Northern Areas landscapes among most beautiful in the world: Dr Christian Turner

Islamabad: British High Commissioner Dr Christian Turner has said that Pakistan’s Northern Areas landscapes were some of the most beautiful in the world.

In a video message, he said: “This is my first visit to Pakistan’s Northern Areas. The landscapes are some of the most beautiful in the world. But climate change is also impacting this area. And that climate change is a real challenge for us all.”
Pakistan, he said, had more glacial ice than any other country in the world outside Polar Regions. “And that ice is responsible for 50% of Pakistan’s water needs. Water for 220 million people. So it’s really important that we work together to tackle climate change and of course the melting that is happening,” he added.

Since 2015, the High Commissioner said, glacier lakes in Pakistan had increased from 30 to 150 that was a five time increase in only five years.
“So UK aid is working here in the north of Pakistan to help local communities deal with the climate change, help with disaster relief, with food responses, with renewable energy and to support vulnerable communities in their livelihoods,” he said.
And now, he added, “there will be a theme… vulnerable communities for the UK when it hosts the international climate change negotiations for COP26 and the end of the next year. Our world is our responsibility.”
Like most developing nations, Pakistan is not a big emitter of heat-trapping greenhouse gases. But developing countries suffer harm disproportionate to their historically low emissions.

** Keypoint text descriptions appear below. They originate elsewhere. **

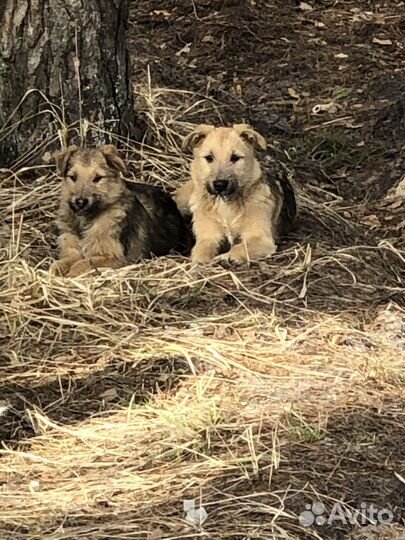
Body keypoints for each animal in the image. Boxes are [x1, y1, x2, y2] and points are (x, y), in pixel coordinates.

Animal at [51, 144, 189, 276]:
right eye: (73, 177)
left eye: (97, 178)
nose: (80, 202)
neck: (85, 220)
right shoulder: (72, 249)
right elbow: (62, 262)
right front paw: (58, 269)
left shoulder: (122, 258)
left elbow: (85, 263)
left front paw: (72, 272)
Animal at [174, 123, 296, 266]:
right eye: (209, 157)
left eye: (235, 157)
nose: (220, 184)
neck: (224, 202)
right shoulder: (208, 236)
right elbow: (201, 250)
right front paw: (201, 261)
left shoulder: (260, 238)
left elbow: (240, 247)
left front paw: (226, 257)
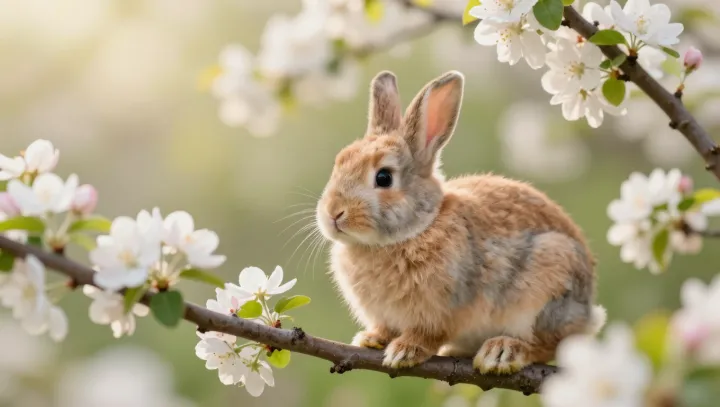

Climate-fuelled extreme weather events, from floods to droughts, could displace or kill tens of thousands of people, straining government resources and threatening political stability.
That urgency has prompted some nations, such as Pakistan, to craft ambitious plans to reduce emissions, even as the world’s second-largest emitter, the United States, shrugs off serious climate action.
Prime Minister Imran Khan “knows the implications of climate change and is willing to take the lead in putting Pakistan on a green trajectory,” says Malik Amin Aslam, a senior climate change adviser to Khan and the leading proponent of the new policies.
Alongside tree planting, the government announced a new electric vehicle policy this summer and plans to get two-thirds of its electricity from wind, solar and hydropower by 2030.

“That is a genuine step up in ambition for renewable energy,” says Simon Nicholas, an energy finance analyst who follows Pakistan at the US-based Institute for Energy Economics and Financial Analysis.
But the problems that have long hobbled Pakistan threaten its new climate goals, too, environmental activists say. Plans are undermined by corruption and lax implementation, according to Afia Salam, an activist in Karachi.
Environmentalists point to other ambitious policies the government announced since it took power, such as a ban on plastic bags in Islamabad, which has gone widely ignored.
The world’s fifth most populous country, Pakistan is one of the most vulnerable to global warming. Already, summer temperatures in its southern cities often surpass 120 degrees Fahrenheit. Rainfall has grown more erratic, and in August, unprecedented monsoon rains drowned parts of Pakistan’s largest city, Karachi, turning roads into rivers and killing dozens of people across the country.

Northern glaciers nestled in mountains are the country’s main water source, and they are melting faster than ever. Highland communities now face occasional water shortages and flash flooding that sweeps away their lands. If the growth of global greenhouse gas emissions continues on its present trajectory, the water supply for Pakistan’s 220 million people will be imperilled within 50 years, scientists say.

“This is, in a nutshell, is sort of the unfairness, the inequitability of climate change, magnified in a place like Pakistan,” says Rachel Cleetus, policy director of the climate and energy program at the Union of Concerned Scientists in the United States.